Der CDU-Politiker und stellvertretende Vorsitzende der Enquete-Kommission, Hubert Hueppe, bezeichnete in einer Mitteilung an die Presse die Entscheidung der EU-Kommission als ein "verheerendes Signal". Die Kommission verkenne, dass ihr in diesem sensiblen Bereich der Bioethik, der Strafrecht und Verfassungsgrundsaetze von Mitgliedstaaten beruehre, keine Richtlinienkompetenz zustehe. Der Beschluss sei nicht hinnehmbar. "Die Kommissionsentscheidung belastet das Zusammenwachsen Europas und schuert Befuerchtungen, dass auch in Zukunft Einigung nur auf dem niedrigsten ethischen Niveau stattfinden koennte", so der CDU-Politiker.

"Dieser Vorschlag der EU-Kommission darf so nicht angenommen werden", fordert auch der Vorsitzende der Arbeitsgruppe Bioethik der groessten Fraktion im Europaeischen Parlament, der CDU-Politiker Peter Liese. Einen Stichtag fuer Embryonen festzulegen, sei eine "Taeuschung" und kein Zugestaendnis an die Kritiker der Forschung an embryonalen Stammzellen. "Jedes Beispiel hinkt, aber man kann die Position der EU-Kommission damit vergleichen, dass man entscheidet, Menschen, die vor einem bestimmten Stichtag geboren wurden zum Zwecke der Gewinnung von Organen zu toeten, Menschen, die nach diesem Stichtag geboren wurden, jedoch nicht."

Auch die Bundesaerztekammer hat die Plaene der EU-Kommission scharf kritisiert. Das meldet die "Deutsche Presseagentur" (dpa) (9. Juli). Die Absicht, die Gewinnung von Stammzellen aus menschlichen Embryonen finanziell zu foerdern, sei skandaloes. "Hier werden die ethischen Bedenken gegen eine Forschung, die menschliches Leben verbraucht, voellig ignoriert", habe die Aerztekammer erklaert. Auch wuerden "leichtfertig unrealistische Heilsversprechungen" mit der embryonalen Stammzellforschung verbunden. Gegenueber der "Katholischen Nachrichtenagentur" (KNA) sagte der stellvertretende Hauptgeschaeftsfuehrer der Bundesaerztekammer, Otmar Kloiber, das einzige, was mit dem Thema embryonale Stammzellen erfolgreich behandelt worden sei, seien die Boersenkurse der beteiligten Firmen.
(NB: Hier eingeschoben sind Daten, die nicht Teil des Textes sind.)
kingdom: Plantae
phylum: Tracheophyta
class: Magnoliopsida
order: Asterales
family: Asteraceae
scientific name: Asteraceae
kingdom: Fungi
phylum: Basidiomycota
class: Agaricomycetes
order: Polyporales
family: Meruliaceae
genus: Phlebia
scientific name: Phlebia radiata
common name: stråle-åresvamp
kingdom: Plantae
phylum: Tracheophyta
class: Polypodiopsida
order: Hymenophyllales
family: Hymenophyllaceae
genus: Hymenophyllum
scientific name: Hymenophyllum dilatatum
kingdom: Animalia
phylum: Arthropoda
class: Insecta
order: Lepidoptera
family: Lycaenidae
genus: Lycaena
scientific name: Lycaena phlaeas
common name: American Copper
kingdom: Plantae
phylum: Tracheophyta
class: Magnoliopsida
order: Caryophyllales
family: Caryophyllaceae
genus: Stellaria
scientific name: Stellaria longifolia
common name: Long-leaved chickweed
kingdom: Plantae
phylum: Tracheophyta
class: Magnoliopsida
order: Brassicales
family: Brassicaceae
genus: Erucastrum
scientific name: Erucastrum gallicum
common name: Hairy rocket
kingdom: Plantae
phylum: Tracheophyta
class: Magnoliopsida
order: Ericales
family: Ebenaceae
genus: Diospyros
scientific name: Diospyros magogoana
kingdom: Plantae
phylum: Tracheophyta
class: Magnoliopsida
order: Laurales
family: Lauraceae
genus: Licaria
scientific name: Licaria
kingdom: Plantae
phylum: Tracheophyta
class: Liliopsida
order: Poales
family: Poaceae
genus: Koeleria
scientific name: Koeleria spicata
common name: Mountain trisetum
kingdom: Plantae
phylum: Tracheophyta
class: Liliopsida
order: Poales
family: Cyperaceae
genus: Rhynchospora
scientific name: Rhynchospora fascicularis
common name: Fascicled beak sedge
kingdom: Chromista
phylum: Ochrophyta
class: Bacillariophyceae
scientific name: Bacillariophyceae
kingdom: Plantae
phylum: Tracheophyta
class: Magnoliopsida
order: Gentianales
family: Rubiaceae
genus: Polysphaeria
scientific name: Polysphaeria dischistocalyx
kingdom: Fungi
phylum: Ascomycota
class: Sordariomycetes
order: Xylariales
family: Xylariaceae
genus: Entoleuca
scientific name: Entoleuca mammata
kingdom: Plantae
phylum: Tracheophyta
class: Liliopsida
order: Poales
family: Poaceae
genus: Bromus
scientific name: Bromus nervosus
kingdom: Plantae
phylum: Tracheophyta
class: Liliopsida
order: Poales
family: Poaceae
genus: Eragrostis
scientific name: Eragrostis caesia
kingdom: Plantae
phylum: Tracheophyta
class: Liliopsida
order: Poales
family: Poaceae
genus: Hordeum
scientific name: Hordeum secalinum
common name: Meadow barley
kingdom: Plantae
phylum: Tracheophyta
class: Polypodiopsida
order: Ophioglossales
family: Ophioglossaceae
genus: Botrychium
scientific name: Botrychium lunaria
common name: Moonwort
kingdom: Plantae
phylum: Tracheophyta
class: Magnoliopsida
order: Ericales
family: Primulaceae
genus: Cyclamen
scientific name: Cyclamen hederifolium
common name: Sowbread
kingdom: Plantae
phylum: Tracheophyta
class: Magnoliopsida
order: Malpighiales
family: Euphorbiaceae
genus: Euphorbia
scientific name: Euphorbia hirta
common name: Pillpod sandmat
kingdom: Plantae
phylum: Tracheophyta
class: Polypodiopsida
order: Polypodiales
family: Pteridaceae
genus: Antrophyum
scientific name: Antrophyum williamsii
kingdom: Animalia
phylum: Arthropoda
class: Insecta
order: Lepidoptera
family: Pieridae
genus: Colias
Zufrieden mit der Entscheidung der EU-Kommission hat sich dagegen die CDU-Politikerin Katherina Reiche gezeigt. "Heute ist ein guter Tag fuer die Forschung in Europa", teilte sie der Presse mit. Mit dieser Entscheidung sei den europaeischen Forschern der Ruecken gestaerkt und die Chancen im Kampf gegen schwerwiegende Krankheiten erhoeht worden. "Es ist ein Gebot des Lebensschutzes und der Menschenwuerde, die medizinische Forschung nach Kraeften zu unterstuetzen", so Reiche. In Deutschland muesse akzeptiert werden, dass in Europa unterschiedliche rechtliche, ethisch moralische und religioese Auffassungen im Umgang mit Embryonen existierten. Ethik muesse immer offen sein fuer das Neue, Fremde und Selbstkritische.

Auch der CDU-Europapolitiker Peter Hintze begruesste die Entscheidung als "richtig und klug". Zugleich forderte er eine Aufhebung des deutschen Stammzellgesetzes, das mit seiner festen Stichtagsregelung ethisch und verfassungsrechtlich "zumindest problematisch" sei. Im Deutschlandfunk nannte es Hintze ein Gebot der Menschenwuerde, befruchtete Eizellen, die nicht zur Fortpflanzung genutzt wuerden, zur Stammzellforschung freizugeben.